[Assigned task]
The goal is a clean copy of all the data below, with pictures dropped and everything else retyped exactly.

[Supplied information]
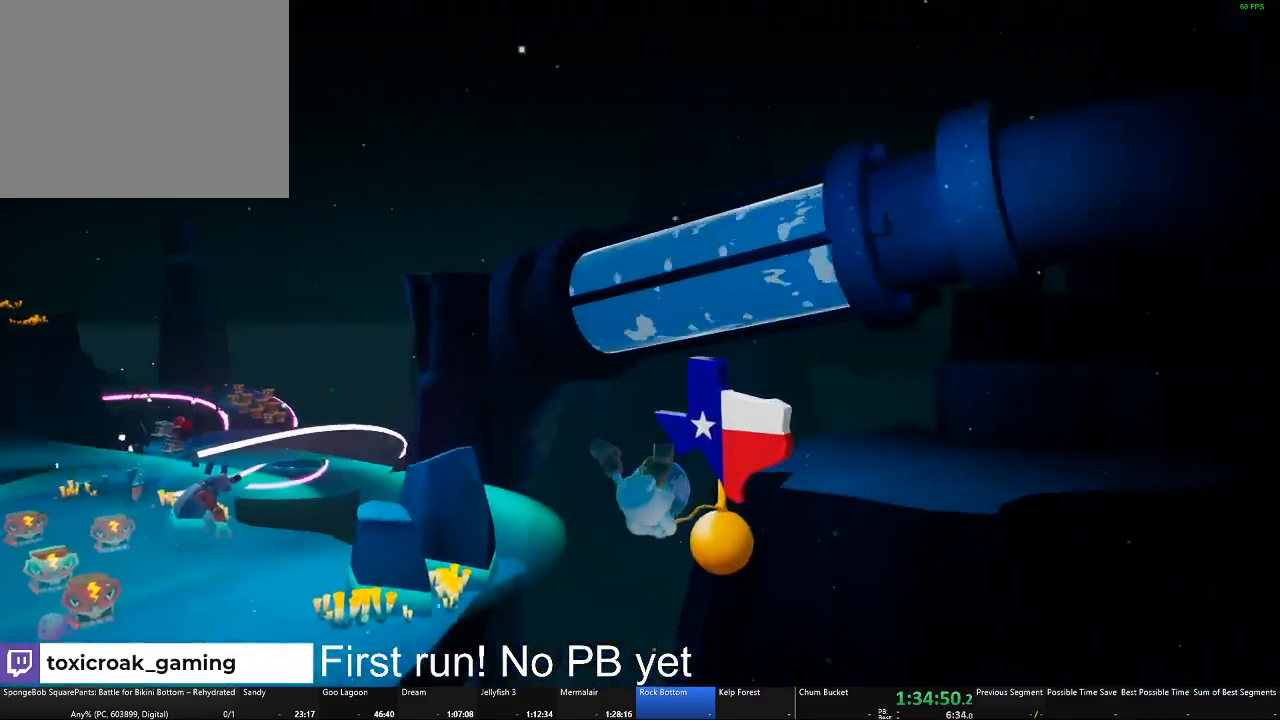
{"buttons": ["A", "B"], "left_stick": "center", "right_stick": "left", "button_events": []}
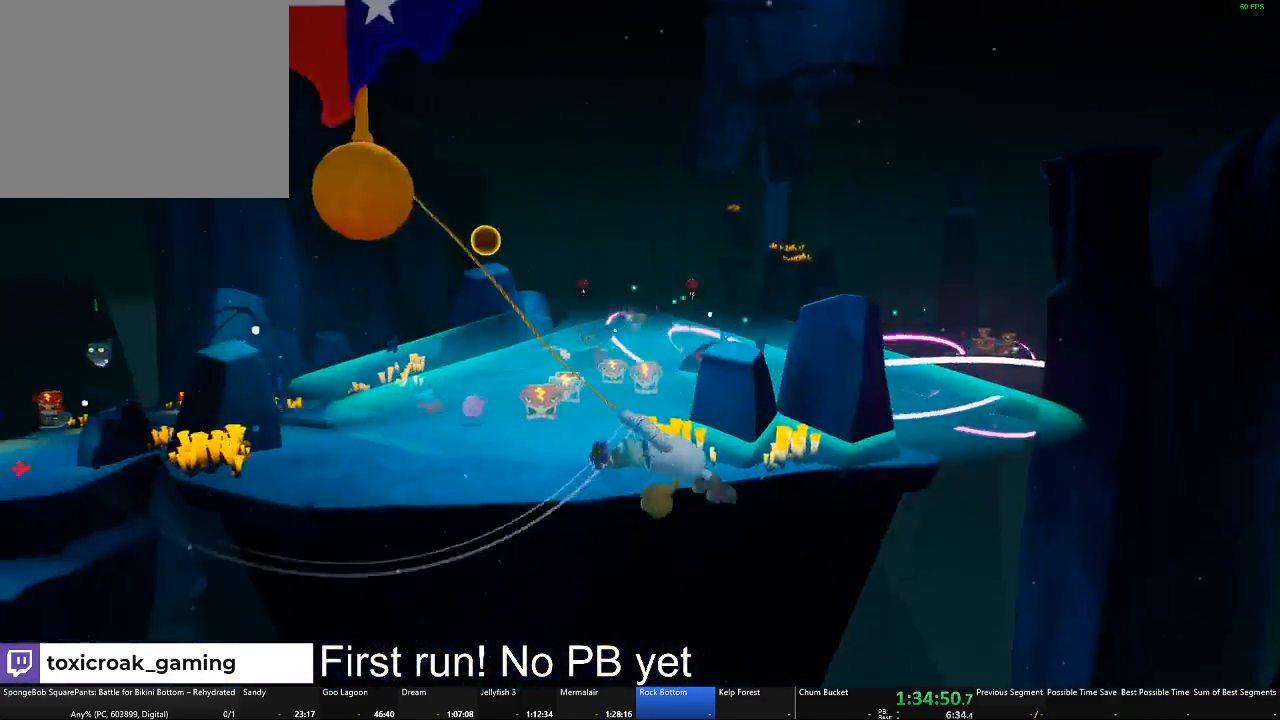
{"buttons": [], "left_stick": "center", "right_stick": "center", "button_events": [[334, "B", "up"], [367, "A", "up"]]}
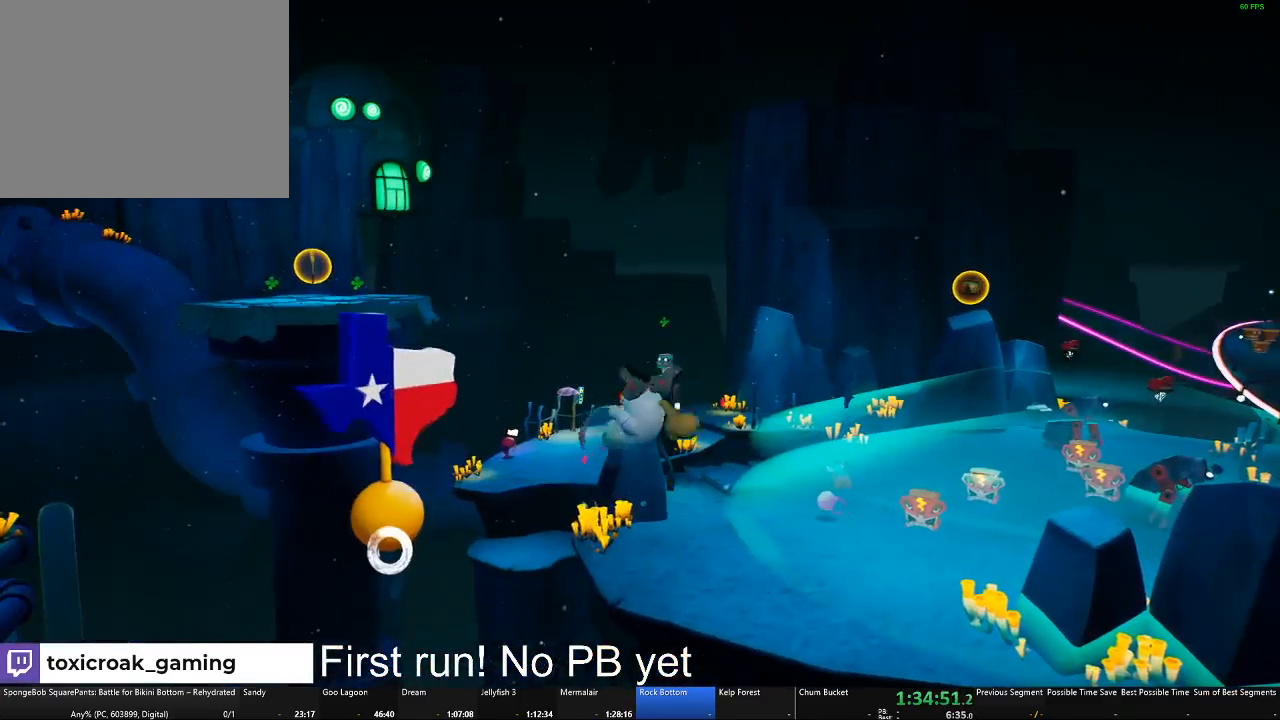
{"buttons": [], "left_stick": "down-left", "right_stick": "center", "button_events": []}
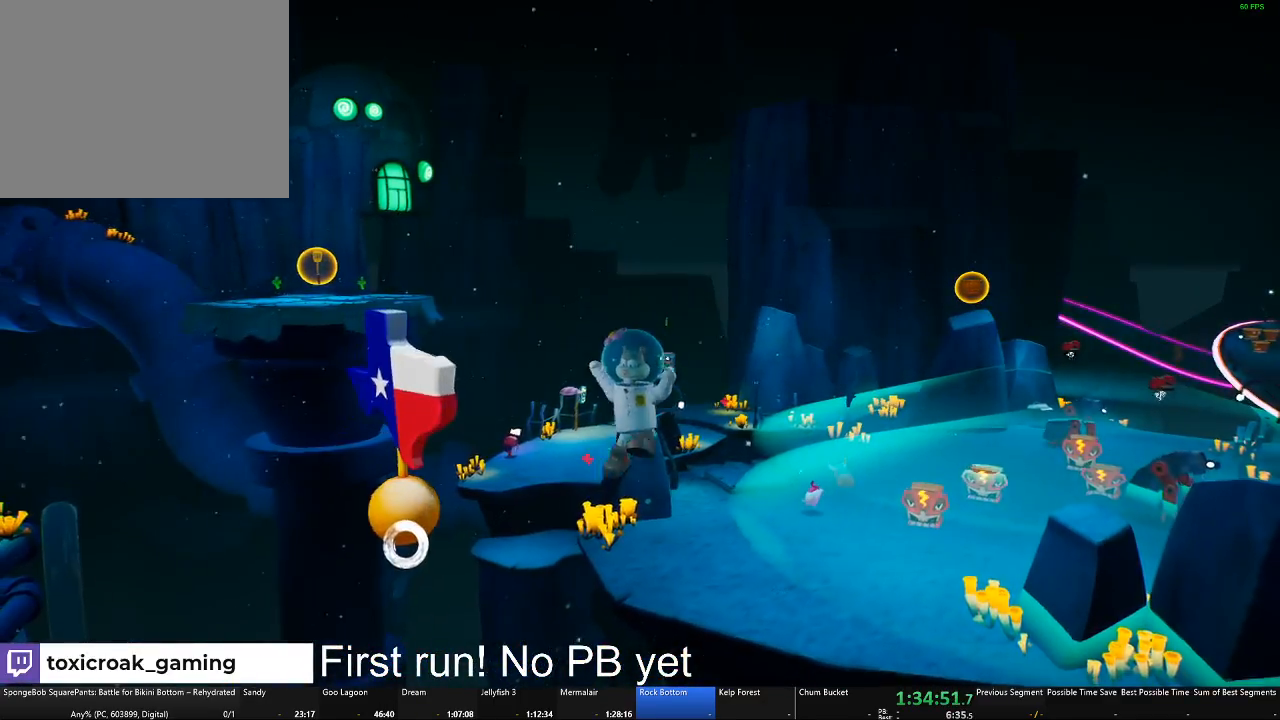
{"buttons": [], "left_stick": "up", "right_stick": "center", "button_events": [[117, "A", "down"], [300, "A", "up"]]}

[Solution to this problem]
{"buttons": ["A", "B"], "left_stick": "center", "right_stick": "left", "button_events": []}
{"buttons": [], "left_stick": "center", "right_stick": "center", "button_events": [[334, "B", "up"], [367, "A", "up"]]}
{"buttons": [], "left_stick": "down-left", "right_stick": "center", "button_events": []}
{"buttons": [], "left_stick": "up", "right_stick": "center", "button_events": [[117, "A", "down"], [300, "A", "up"]]}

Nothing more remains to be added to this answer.